Note however that shading rate has absolutely no effect on edge anti-aliasing, which is controlled through the filtering parameters described next.
In practice, the following shading rate values are common:
Shading Rate | Description |
---|---|
0.1 to 1.0 | For high quality renders. Even lower shading rates can be used for extremely detailed shaders or textures. Some shaders are not written with anti-aliasing in mind and can exhibit artifacts (especially in animation), those also require low shading rates. |
1.0 to 2.0 | For medium quality renders. |
> 2.0 | Draft renders and shadow map renders. |
Oversampling
The oversampling (or supersampling) defines the number of sub-samples (or sub-pixels) there is in each pixel and in each direction. This means that an Oversampling of 2 actually means 4 (2x2) samples for each pixel. Oversampling has a direct impact on the following features:
Performance Note
Pixel Samples can have a substiancial impact on performance in the case of the path tracer. In REYES, this less the case.

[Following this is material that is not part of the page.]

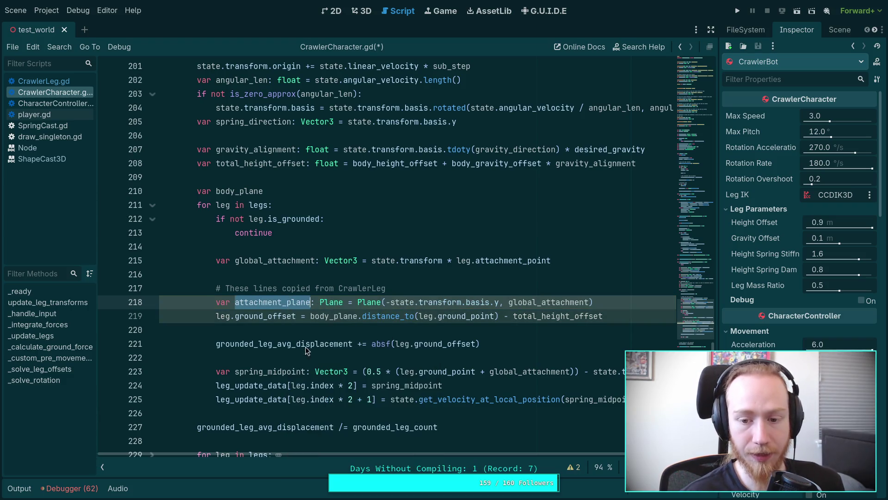
{"action": "double_click", "coordinate": [328, 316]}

Most importantely, pixel samples do not multiply the samples set for global illumination. Those are two independent settings. This means that increasing pixel samples to have, for example, smoother motion-blur does't affect the global illumination quality and render time.
Filter Width
The width of the super sampling filter tells the renderer how many pixels to consider in the final result (also known as filter support). It is well known that film-grade quality anti-aliasing can only be achieved using sharper filters (such as ‘sinc’, ‘mitchell’ and ‘catmull’) and wide filter supports. Values of 2 to 4 are common for draft renders and values from 6 to 8 are common in high-end final renders.
Note that because ‘sinc’ and ‘catmull’ filters have negative lobes, it makes no sense to use a filter width smaller than 4 for these; to better understand the problem please refer to The RenderMan Companion, page 176.
Performance Note
Filter width doesn't affect render times (or very little).
Filter Type
Specify what filter to use when combining the pixel samples together. The most useful filters are: ‘sinc’, ‘mitchell’ and ‘catmull’. ‘box’ filter is commonly used for shadow map rendering or when oversampling is disabled (Oversampling set to 1) ‘gaussian’ filter is good when softer results are desired but tends to be too blurry when the filter width is higher than 2 or 3.
Performance Note
Filter type has no impact on performance.

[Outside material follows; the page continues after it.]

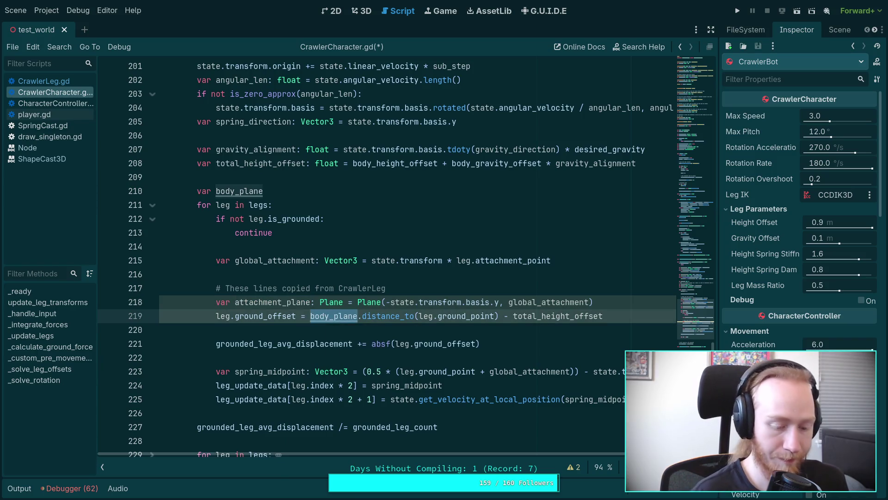
{"action": "key", "text": "ctrl+v"}
{"action": "left_click", "coordinate": [293, 190]}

Smooth Subdivision Threshold
Specifies the level of geometric approximation from which the object will be rendered as a subdivision surface instead of a plain polygon mesh. For example, if the Render Level subdivision property (in Softimage's Geometric Approximation) is set to 1 and this property is set to 2, then 3Delight for Softimage will simply render a polygonal mesh that has been subdivided once. But if you set this property to 1, then 3Delight for Softimage will render the polygon mesh as a perfectly smooth subdivision surface. It is better to render subdivision surfaces instead of subdividing polygonal meshes too much. The default value is 1 (3Delight for Softimage will render meshes as smooth subdivision surfaces as soon as Render Level property is equal or larger than 1). A per-object control is also available as explained in Quality Properties.
Premultiply Colors With Alpha
By default, the renderer with pre-multiply all colors by the alpha. Switching off this flag will force the colors to be not multiplied by the alpha.